## Work order
Pull every line with the word "down" out of the entries below.

(Excerpts from a dataset)
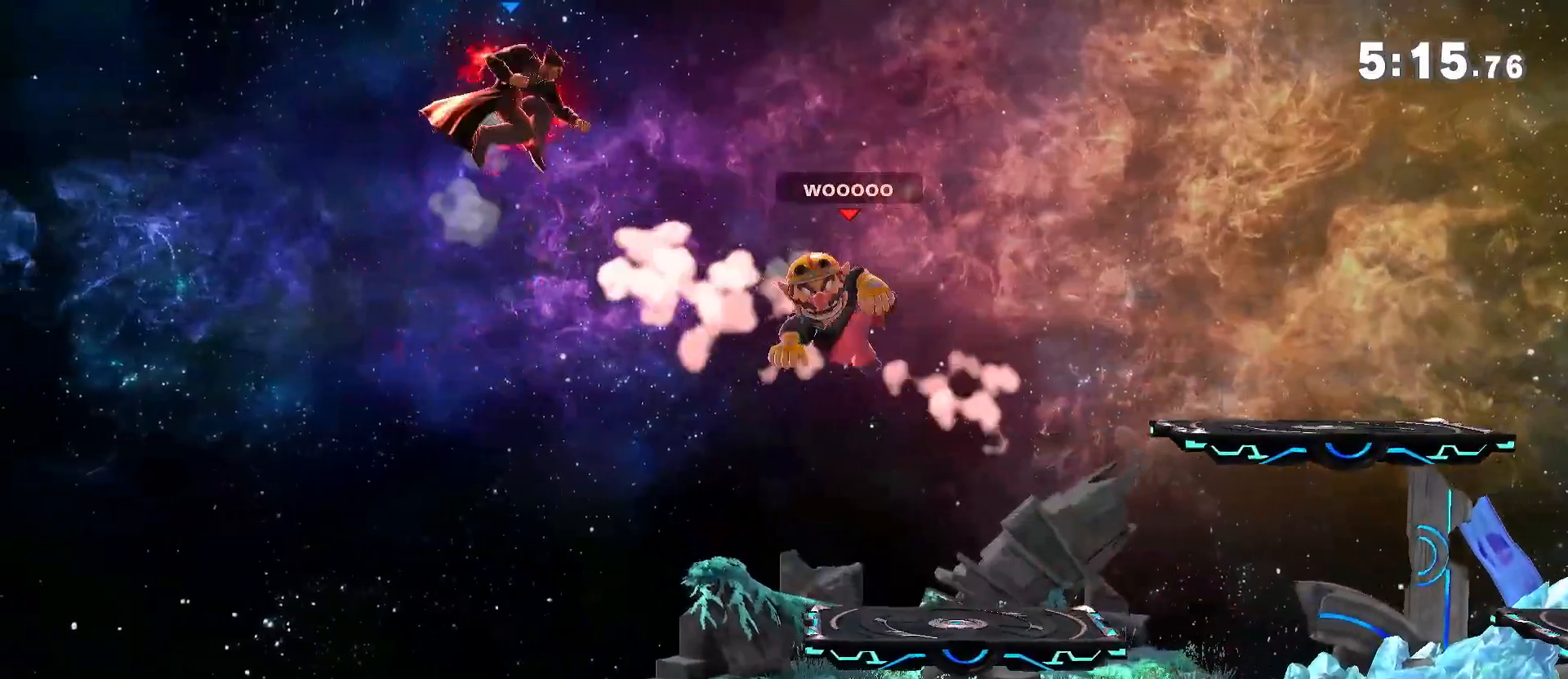
{"buttons": [], "left_stick": "center", "right_stick": "center", "events": [[50, "left_stick", "down-right"], [250, "left_stick", "center"]]}
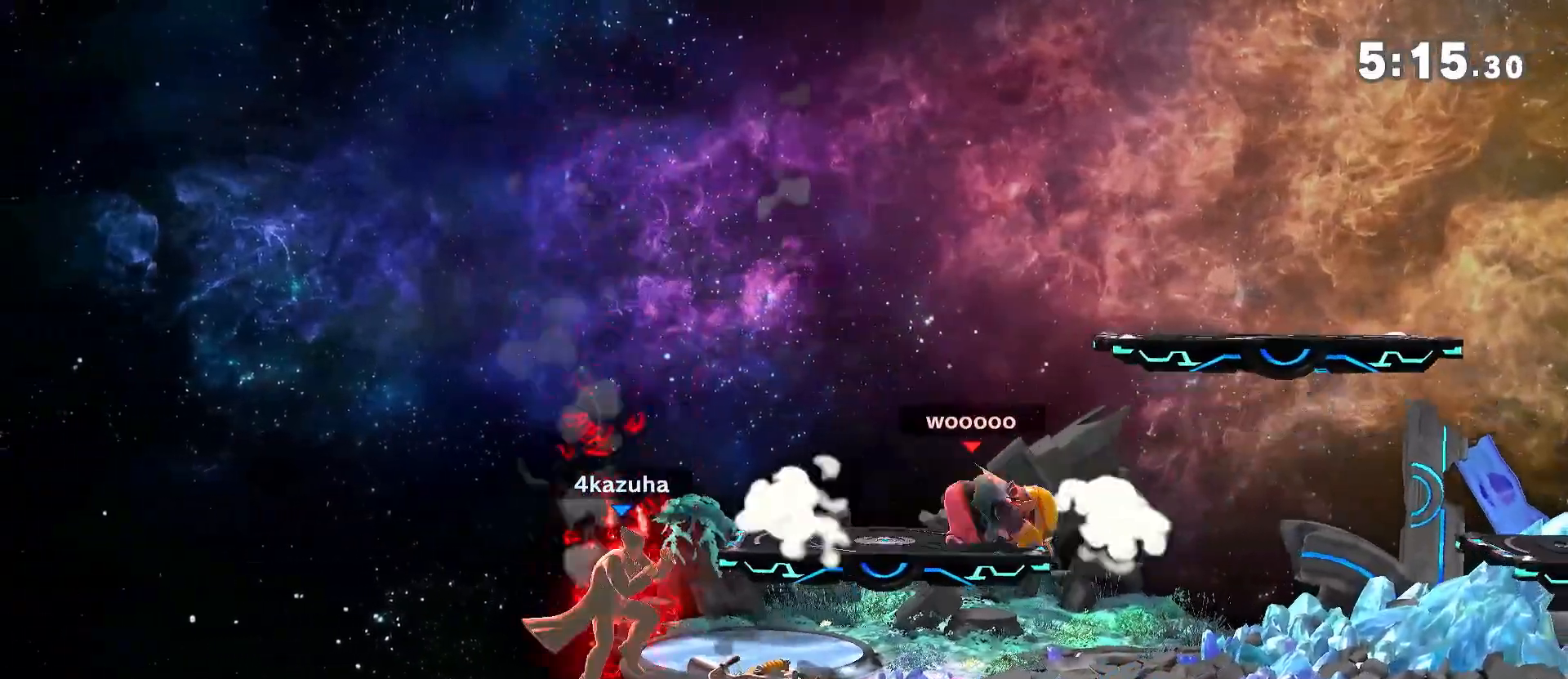
{"buttons": ["A"], "left_stick": "right", "right_stick": "center", "events": [[17, "R1", "down"], [150, "R1", "up"], [267, "A", "down"], [350, "A", "up"], [350, "left_stick", "right"], [483, "A", "down"]]}
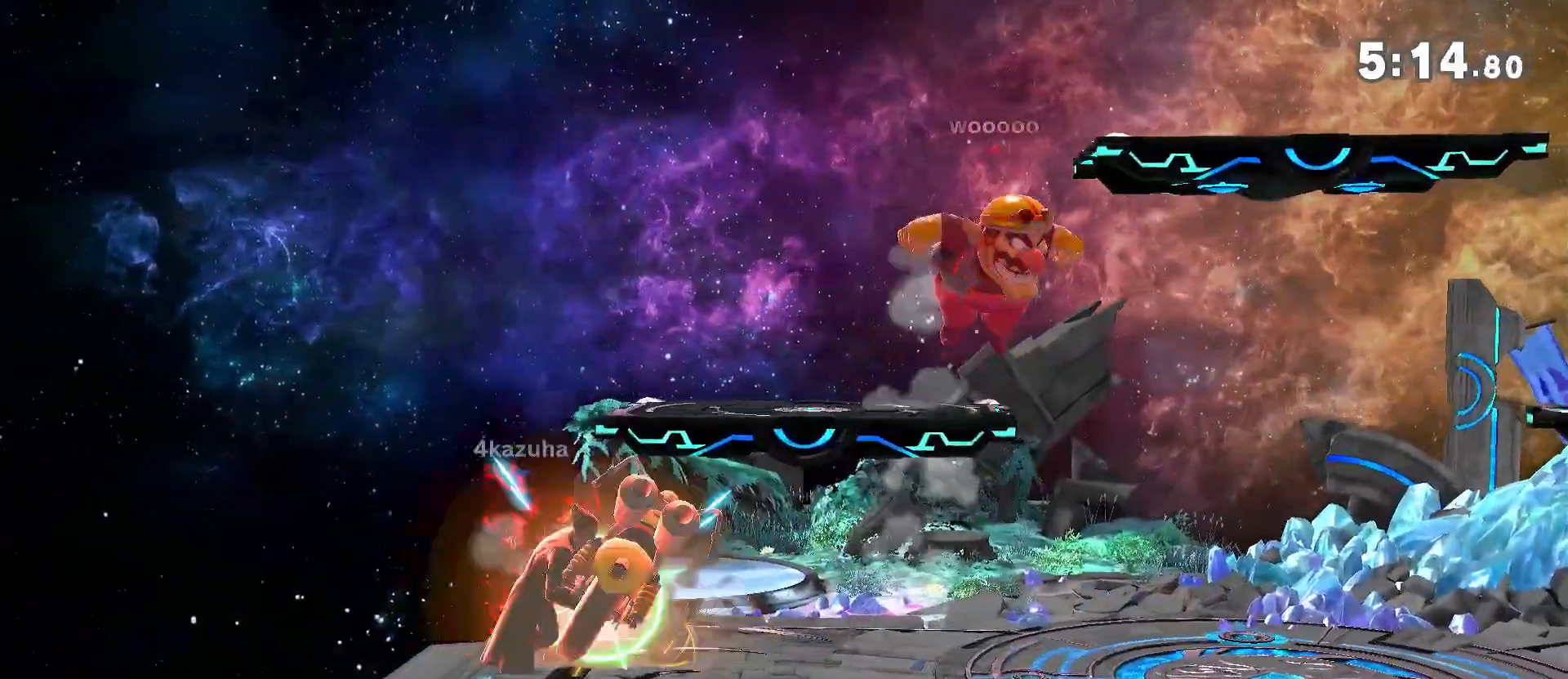
{"buttons": [], "left_stick": "center", "right_stick": "center", "events": [[17, "A", "up"], [250, "left_stick", "center"], [417, "left_stick", "left"], [483, "left_stick", "center"]]}
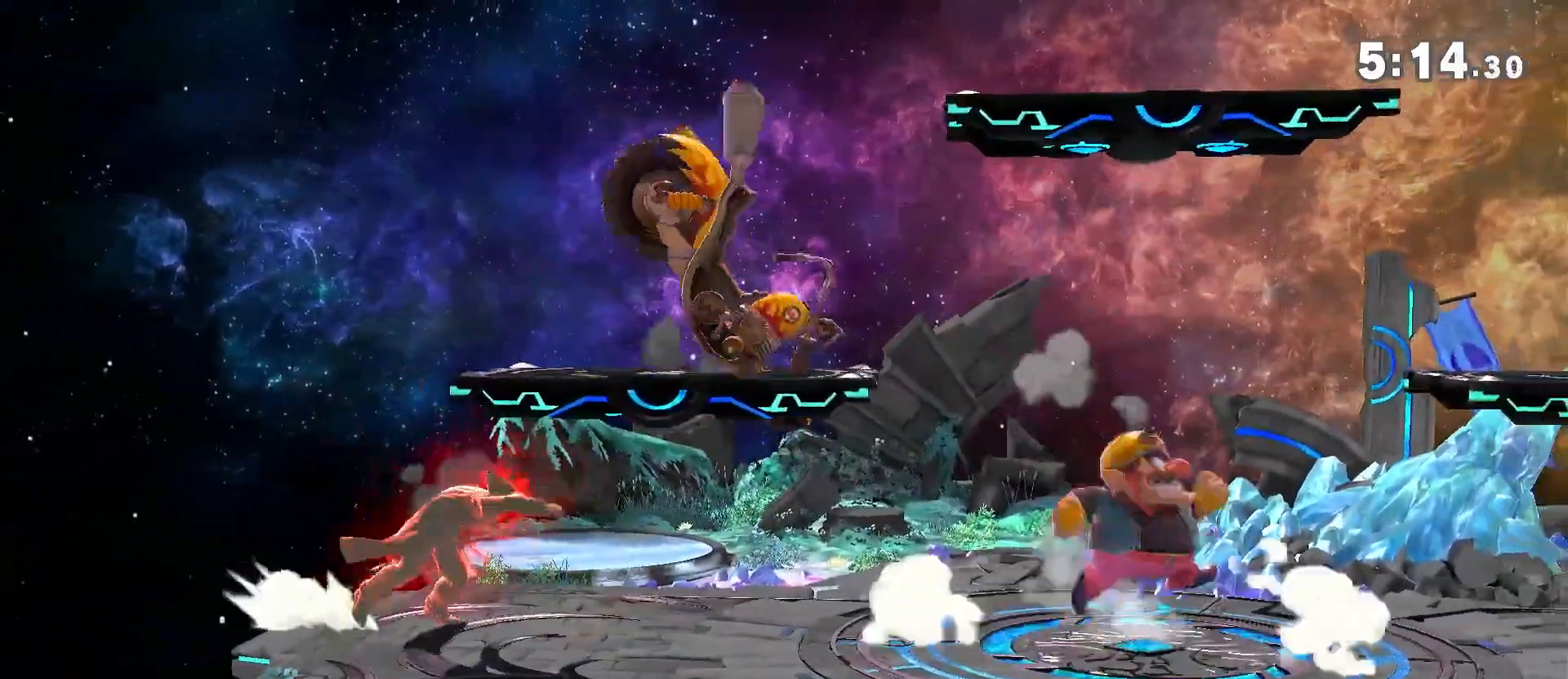
{"buttons": [], "left_stick": "right", "right_stick": "center", "events": [[33, "Y", "down"], [67, "B", "down"], [67, "Y", "up"], [150, "B", "up"], [150, "left_stick", "right"]]}
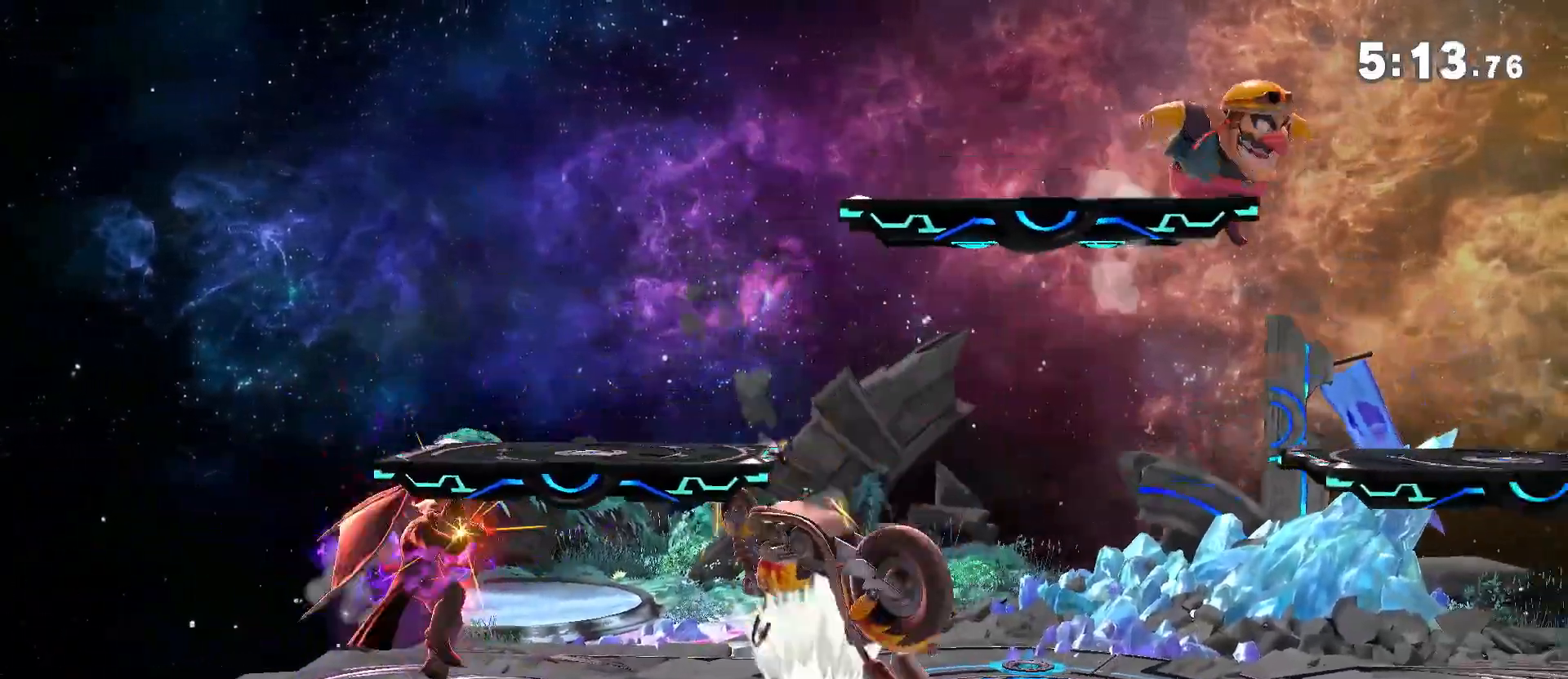
{"buttons": [], "left_stick": "left", "right_stick": "center", "events": [[50, "left_stick", "up-right"], [367, "left_stick", "left"]]}
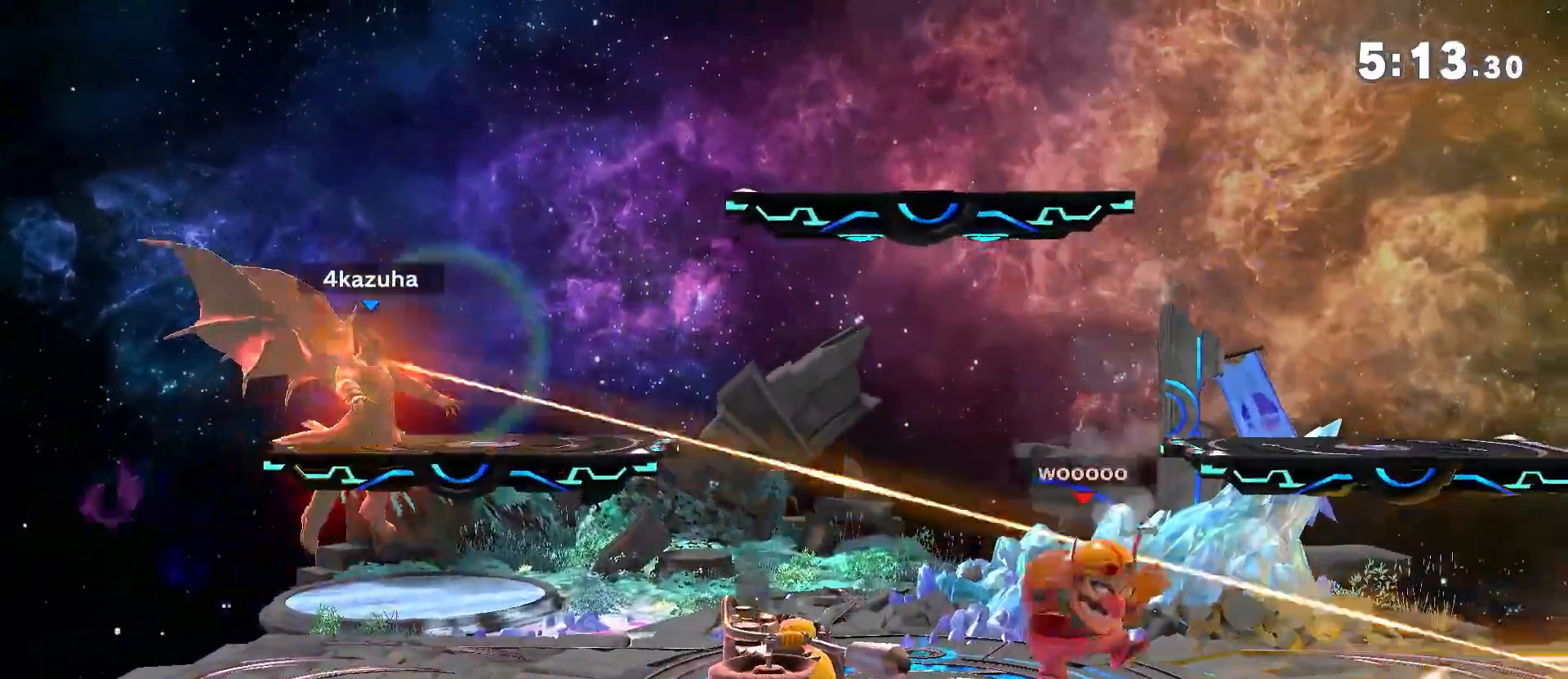
{"buttons": [], "left_stick": "right", "right_stick": "center", "events": [[350, "left_stick", "center"], [417, "left_stick", "right"]]}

## Response box
{"buttons": [], "left_stick": "center", "right_stick": "center", "events": [[50, "left_stick", "down-right"], [250, "left_stick", "center"]]}
{"buttons": ["A"], "left_stick": "right", "right_stick": "center", "events": [[17, "R1", "down"], [150, "R1", "up"], [267, "A", "down"], [350, "A", "up"], [350, "left_stick", "right"], [483, "A", "down"]]}
{"buttons": [], "left_stick": "right", "right_stick": "center", "events": [[33, "Y", "down"], [67, "B", "down"], [67, "Y", "up"], [150, "B", "up"], [150, "left_stick", "right"]]}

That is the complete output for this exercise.